Не учли одного, что у Булата отряд тоже не пальцем деланый. Для Стася – мы теми же выродками, что людей жгли, остались. Дальше, думаю, все понятно. Боеспособность у Булата оказалась повыше. Напали внезапно, разнесли отряд в пух и прах. Потери страшные. Меня контузило, вот и взяли. Призрака. Отрицать что-то бесполезно было, я брата знаю. Да и надоела, по чести сказать, вся эта суета. Только повесить я ему себя не дал. Как видишь. Замерз самостоятельно. Так решил. Пусть одним грехом на душе Стаса будет меньше.
Дедушка Лю задумался, задумчиво пустил вверх струю такого же бесплотного, как и он сам, дыма, затем тяжко вздохнул и покачал головой на манер фарфорового китайского болванчика.
– Тязелая. Душа твоя. Отень твоя тязелая. М-да… Но тока светлая стороны больсе… Многа страдать надо, сьтобы свет отмыть. Мнооога! Нисего, не отчаивайся, Сирегей, ы время есь! Мноога время! Ветьность, Сирегей, ы ветьность!
Слова старика пробили колоколом, отражаясь и причудливо резонируя с воспоминаниями, с тем, что, казалось бы, плотно погребено под слоями других, менее важных, жизненных событий.
Пережитое вдруг воскресло из пепла, неся с собой свежую горечь, будто и не было четверти веки между нынешним бесплотным Сергеем и тем рубакой-парнем их тысяча девятьсот восемнадцатого года.
* * *
– Садись, коль пришел. Разговор у нас, товарищ командир, длинный намечается.
Сергей, ничуть не смущаясь тяжелого взгляда Булата, слегка помедлив, всем видом показывая, что он тут тоже не шестерка червей, плюхнулся на грубо сколоченный табурет и с противным скрипом подтянул его поближе, к затянутому красным плюшем командирскому столу.
Булат недовольно поморщился.
То ли звук ему не понравился, то ли лихое поведение визитера, однако Сергею стало как-то неуютно от дикого блеснувшего из-под бровей брата взгляда. Чтобы как-то скрыть свой невольный мандраж, Сергей закинул ногу на ногу и принялся демонстративно изучать отполированный носок своего мягкого артельного сапога.

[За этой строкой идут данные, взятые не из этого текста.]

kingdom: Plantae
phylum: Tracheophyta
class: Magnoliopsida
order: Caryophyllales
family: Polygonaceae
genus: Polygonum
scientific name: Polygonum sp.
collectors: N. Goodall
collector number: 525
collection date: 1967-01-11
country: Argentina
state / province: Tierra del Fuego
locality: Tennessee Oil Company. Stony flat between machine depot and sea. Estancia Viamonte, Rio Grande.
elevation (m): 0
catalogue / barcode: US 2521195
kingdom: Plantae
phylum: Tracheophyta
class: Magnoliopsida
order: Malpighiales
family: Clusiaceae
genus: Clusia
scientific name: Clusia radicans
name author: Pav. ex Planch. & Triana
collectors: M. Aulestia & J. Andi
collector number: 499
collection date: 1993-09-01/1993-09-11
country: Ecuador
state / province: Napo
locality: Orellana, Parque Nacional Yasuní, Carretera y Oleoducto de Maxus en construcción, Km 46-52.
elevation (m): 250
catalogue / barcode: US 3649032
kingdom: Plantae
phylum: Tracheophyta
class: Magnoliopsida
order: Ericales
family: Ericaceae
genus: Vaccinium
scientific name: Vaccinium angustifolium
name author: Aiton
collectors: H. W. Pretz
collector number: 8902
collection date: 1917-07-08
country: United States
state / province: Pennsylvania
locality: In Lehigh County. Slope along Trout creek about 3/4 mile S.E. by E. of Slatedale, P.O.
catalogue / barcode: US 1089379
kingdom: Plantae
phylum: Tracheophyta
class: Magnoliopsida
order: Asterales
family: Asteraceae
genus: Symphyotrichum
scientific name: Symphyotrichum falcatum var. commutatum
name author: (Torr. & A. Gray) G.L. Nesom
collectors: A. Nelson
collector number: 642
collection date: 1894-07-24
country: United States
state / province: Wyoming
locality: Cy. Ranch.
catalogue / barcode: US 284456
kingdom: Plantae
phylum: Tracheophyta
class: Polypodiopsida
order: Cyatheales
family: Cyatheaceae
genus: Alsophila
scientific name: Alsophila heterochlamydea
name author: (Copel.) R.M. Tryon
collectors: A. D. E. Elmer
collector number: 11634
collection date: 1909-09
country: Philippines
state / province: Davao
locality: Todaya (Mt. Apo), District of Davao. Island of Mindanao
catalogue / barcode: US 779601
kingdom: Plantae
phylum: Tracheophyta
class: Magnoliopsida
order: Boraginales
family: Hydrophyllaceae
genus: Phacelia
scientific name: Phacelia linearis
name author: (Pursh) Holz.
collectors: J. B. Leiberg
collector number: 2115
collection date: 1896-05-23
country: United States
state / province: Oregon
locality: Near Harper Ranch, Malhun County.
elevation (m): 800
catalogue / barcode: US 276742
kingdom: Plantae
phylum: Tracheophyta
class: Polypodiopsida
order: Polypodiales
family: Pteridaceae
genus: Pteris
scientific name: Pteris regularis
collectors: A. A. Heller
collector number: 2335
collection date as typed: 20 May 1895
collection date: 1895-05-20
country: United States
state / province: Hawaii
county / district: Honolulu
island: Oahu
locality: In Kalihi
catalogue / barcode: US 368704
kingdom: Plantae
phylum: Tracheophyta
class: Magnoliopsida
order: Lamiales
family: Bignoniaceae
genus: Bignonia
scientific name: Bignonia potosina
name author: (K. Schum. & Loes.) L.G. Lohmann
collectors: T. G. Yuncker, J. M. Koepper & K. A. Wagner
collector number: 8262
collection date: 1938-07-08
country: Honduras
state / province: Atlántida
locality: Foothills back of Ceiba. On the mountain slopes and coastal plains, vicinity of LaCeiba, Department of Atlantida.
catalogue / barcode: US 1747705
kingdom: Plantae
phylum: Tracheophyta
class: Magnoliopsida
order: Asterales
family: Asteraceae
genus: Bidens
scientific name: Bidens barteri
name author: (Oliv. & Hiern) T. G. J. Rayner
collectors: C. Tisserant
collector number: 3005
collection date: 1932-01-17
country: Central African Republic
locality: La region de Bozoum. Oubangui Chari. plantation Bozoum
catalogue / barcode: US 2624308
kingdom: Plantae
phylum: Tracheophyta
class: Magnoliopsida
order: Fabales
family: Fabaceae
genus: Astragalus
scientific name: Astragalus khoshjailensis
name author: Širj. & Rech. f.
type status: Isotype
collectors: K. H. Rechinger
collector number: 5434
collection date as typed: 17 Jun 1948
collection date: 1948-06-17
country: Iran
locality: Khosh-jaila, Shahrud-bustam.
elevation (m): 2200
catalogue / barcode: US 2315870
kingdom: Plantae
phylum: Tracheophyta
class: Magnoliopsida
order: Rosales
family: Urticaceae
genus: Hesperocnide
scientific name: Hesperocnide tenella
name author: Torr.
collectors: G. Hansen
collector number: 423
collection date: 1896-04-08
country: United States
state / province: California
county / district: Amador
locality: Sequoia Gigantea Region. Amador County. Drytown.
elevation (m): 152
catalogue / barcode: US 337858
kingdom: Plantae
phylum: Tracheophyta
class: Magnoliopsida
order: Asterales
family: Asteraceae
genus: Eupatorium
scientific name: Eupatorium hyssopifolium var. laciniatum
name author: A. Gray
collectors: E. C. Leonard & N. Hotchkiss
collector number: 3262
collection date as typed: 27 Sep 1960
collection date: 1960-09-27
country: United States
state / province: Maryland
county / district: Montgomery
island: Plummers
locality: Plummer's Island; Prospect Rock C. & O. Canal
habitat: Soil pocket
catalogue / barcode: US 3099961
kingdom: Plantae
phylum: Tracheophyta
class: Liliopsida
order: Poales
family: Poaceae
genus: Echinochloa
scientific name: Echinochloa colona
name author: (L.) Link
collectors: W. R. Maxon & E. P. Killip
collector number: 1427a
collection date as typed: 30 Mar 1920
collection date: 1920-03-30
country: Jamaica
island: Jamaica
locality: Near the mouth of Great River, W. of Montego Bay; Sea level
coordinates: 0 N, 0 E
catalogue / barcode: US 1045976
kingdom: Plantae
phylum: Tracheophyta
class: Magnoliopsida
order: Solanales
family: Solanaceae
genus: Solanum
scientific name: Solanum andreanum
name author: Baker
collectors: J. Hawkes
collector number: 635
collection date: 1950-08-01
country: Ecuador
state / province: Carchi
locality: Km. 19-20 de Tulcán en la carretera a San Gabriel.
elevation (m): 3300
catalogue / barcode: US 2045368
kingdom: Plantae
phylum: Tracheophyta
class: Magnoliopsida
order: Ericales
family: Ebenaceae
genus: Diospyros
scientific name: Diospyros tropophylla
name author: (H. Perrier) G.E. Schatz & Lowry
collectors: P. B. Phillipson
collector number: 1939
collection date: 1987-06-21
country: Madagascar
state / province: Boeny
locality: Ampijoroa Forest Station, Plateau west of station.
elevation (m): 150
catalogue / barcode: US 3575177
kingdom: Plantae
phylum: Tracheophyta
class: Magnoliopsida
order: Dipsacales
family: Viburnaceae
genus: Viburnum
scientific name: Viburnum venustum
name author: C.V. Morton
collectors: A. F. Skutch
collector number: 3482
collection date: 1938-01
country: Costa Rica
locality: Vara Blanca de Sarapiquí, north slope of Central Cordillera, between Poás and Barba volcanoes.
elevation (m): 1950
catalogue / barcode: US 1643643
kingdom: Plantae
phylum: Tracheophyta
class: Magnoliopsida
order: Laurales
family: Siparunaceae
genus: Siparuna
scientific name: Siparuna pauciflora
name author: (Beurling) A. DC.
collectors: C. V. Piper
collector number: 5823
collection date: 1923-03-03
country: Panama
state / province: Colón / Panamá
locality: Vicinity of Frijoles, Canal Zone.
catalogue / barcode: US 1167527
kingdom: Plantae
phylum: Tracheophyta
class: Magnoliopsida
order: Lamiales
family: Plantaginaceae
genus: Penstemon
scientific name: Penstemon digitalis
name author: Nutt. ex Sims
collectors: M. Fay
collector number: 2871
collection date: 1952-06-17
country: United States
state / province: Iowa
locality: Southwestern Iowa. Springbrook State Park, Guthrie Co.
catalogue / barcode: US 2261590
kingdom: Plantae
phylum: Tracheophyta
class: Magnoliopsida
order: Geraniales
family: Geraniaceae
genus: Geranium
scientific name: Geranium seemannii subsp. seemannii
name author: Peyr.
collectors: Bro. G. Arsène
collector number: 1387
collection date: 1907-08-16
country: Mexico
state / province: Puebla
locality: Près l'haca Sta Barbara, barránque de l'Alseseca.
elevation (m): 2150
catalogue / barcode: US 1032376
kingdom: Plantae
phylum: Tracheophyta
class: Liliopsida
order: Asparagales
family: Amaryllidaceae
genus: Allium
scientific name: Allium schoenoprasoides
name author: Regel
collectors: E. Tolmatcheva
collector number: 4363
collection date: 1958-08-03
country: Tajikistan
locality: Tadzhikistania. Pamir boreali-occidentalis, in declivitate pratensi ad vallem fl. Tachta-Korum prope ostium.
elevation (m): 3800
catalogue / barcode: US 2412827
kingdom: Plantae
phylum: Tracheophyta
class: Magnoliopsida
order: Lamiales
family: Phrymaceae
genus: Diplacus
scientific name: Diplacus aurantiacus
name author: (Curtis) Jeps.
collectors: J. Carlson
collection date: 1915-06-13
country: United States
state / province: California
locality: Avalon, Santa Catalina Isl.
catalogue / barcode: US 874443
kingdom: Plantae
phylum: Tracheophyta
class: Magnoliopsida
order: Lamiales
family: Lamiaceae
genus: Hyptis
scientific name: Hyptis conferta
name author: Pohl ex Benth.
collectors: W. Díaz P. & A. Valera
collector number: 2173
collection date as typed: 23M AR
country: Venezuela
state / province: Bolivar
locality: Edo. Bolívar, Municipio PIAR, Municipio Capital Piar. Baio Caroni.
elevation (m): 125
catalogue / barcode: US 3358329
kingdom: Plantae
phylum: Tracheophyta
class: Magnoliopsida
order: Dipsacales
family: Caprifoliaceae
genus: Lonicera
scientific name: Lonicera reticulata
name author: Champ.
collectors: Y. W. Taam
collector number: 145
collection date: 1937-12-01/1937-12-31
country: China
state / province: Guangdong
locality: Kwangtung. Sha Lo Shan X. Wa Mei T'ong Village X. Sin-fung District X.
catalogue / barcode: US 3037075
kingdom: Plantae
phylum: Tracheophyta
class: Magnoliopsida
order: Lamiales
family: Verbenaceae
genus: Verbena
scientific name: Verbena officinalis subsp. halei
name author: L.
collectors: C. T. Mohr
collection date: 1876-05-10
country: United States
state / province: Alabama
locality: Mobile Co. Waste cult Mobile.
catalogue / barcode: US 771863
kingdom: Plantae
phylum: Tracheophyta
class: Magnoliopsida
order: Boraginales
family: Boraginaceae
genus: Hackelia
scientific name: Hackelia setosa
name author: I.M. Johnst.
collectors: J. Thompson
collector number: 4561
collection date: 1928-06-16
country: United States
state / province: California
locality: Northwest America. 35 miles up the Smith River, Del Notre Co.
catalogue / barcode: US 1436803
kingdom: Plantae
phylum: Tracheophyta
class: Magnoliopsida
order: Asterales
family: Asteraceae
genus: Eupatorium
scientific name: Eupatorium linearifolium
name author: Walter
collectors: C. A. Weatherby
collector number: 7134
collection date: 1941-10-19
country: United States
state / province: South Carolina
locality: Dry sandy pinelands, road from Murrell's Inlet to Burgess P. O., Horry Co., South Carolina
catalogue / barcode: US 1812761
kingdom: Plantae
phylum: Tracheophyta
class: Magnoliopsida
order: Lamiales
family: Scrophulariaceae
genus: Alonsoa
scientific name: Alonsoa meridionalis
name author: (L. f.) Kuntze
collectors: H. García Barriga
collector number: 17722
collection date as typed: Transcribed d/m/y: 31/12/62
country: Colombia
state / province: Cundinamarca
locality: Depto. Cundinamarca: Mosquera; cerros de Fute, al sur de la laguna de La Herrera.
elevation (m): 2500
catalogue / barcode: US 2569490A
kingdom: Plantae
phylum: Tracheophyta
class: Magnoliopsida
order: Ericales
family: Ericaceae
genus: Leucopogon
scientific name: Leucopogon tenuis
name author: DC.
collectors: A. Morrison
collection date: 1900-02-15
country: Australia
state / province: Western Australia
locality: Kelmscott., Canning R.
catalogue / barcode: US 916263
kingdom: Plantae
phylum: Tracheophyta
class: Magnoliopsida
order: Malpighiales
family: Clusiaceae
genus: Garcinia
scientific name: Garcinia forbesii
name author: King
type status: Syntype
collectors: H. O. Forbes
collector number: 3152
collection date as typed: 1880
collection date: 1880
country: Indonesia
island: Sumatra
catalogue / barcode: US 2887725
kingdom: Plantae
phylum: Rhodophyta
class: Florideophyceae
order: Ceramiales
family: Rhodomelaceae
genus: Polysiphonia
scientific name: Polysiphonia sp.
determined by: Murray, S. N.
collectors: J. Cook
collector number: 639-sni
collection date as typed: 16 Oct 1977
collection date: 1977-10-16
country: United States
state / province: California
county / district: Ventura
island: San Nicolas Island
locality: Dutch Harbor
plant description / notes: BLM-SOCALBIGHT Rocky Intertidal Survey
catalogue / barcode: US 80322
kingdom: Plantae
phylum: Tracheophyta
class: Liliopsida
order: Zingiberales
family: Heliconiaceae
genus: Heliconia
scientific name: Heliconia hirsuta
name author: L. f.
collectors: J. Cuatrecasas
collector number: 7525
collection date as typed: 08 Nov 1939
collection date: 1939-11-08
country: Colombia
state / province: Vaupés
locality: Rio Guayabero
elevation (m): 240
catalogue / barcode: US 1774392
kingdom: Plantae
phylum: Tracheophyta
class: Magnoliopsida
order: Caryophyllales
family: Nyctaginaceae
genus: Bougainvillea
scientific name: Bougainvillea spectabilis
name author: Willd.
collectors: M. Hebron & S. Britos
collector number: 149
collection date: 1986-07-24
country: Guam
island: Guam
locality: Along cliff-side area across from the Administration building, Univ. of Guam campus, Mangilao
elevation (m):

– Папаха знатная у тебя. У кого отобрал?
Хоть и был голос Стаса ровным, но фартовый командир особого отряда внутренне сжался, почуяв угрозу не столько в содержании невинного по фронтовому времени вопроса, сколько в холодном безразличном тоне, не обещающем ничего хорошего. Чуя, что расклад по любому все ж на его стороне (спасибо неверной Мире!), улыбнулся нарочито безмятежно.
– Ребята поднесли. Командиру особого отряда, сказали, и папаха особая нужна. Вот и справили.
– А череп с костями вместо красной звезды тоже они присобачили? – Булат скривился в досадной гримасе, вытирая ладонью глаза от обильного пота.
– Ну, так. Со звездами многие ходят. Крестьянину или немцу-собаке почем знать, что за он, по его ли душу приехал. А с такой кокардой вопрос ясный: никто цацкаться не будет, руки в гору, либо – смерть. Наглядная агитация называется. Тысяча ненужных вопросов при одном моем виде отпадает. А ты думал, я такой шапкой дамочек на «фу-фу» беру? …Как некоторые…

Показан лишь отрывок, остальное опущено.